-- Document text follows --

# HOW TO REGAIN WALLET ACCESS FROM SECURE ELEMENT ISSUE!



## davy917 (Nov 14, 2011)

Idea was since the only fix is a new device, I thought it may work if I was able to trick the app into thinking it was on a different device. What I did is confirmed to work for me, I can't imagine it won't work for you if you follow exactly what I did.

How to fix secure element issue on Wallet

1. Start with fresh install of Wallet without opening the app (I started on a fresh ROM install overall but it should be the same)
2. Open build.prop using Root Explorer (or whatever you use to edit it, make a backup first)
3. There are 2 lines where it says "ro.product.manufacturer=samsung" and "ro.product.model=Galaxy Nexus". I changed the "samsung" to "Sony Ericsson" and changed the "Galaxy Nexus" to "LT15i". No specific reason for this, this is just the model I knew off the top of my head that is a completely different device.
4. Save and Exit. Reboot device.
5. Once booted up, open wallet (this should be the first time you're opening it since install) and you SHOULD NOT get the secure element error anymore and you SHOULD BE able to get thru set up. However it errored out when adding the Google Card, I assume it will for you too.
6. Exit app, go back to Root Explorer and get the backed up version of build.prop and replace the new one so it is now back to original.

-- Document text concluded --

_Problem details_: From the forum post on the Wallet secure element issue, translate the sentence "I changed the 'samsung' to 'Sony Ericsson' and changed the 'Galaxy Nexus' to 'LT15i'." into Spanish. The rows were taken from a separate source.

-- Data records follows --

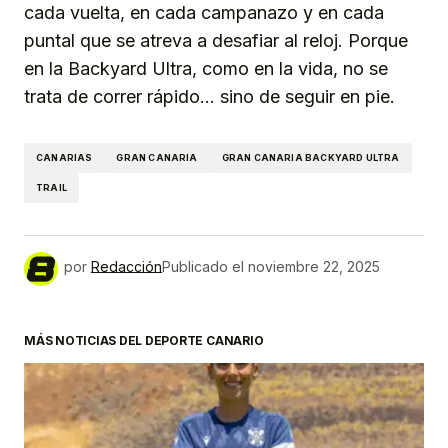
cada vuelta, en cada campanazo y en cada
puntal que se atreva a desafiar al reloj. Porque
en la Backyard Ultra, como en la vida, no se
trata de correr rápido… sino de seguir en pie.
CANARIAS
GRAN CANARIA
GRAN CANARIA BACKYARD ULTRA
TRAIL
por
Redacción
Publicado el
noviembre 22, 2025
MÁS NOTICIAS DEL DEPORTE CANARIO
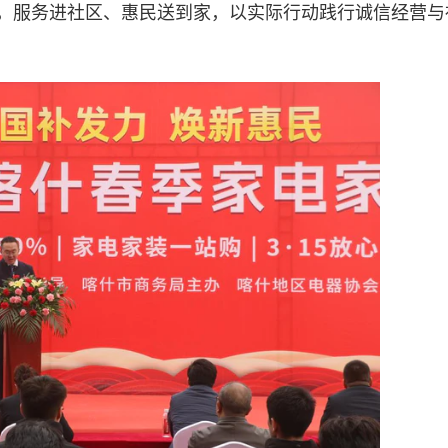
展，服务进社区、惠民送到家，以实际行动践行诚信经营与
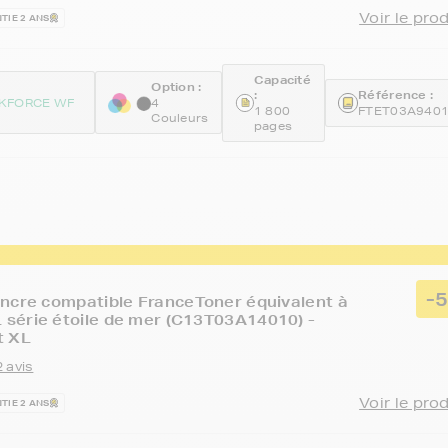
Voir le pro
TIE 2 ANS
Capacité
Option :
:
Référence :
KFORCE WF
4
1 800
FTET03A940
Couleurs
pages
-
ncre compatible FranceToner équivalent à
série étoile de mer (C13T03A14010) -
t XL
 avis
Voir le pro
TIE 2 ANS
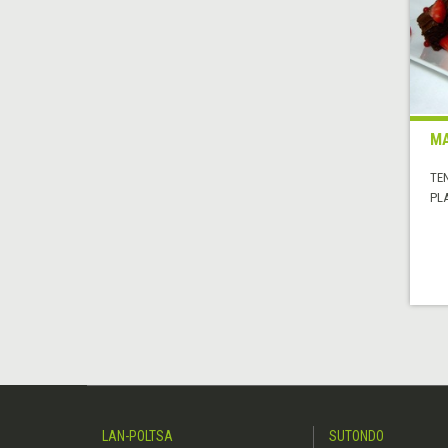
MA
TE
PL
LAN-POLTSA
SUTONDO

-- Data records concluded --

_Answer box_: Cambié el "samsung" por "Sony Ericsson" y cambié el "Galaxy Nexus" por "LT15i".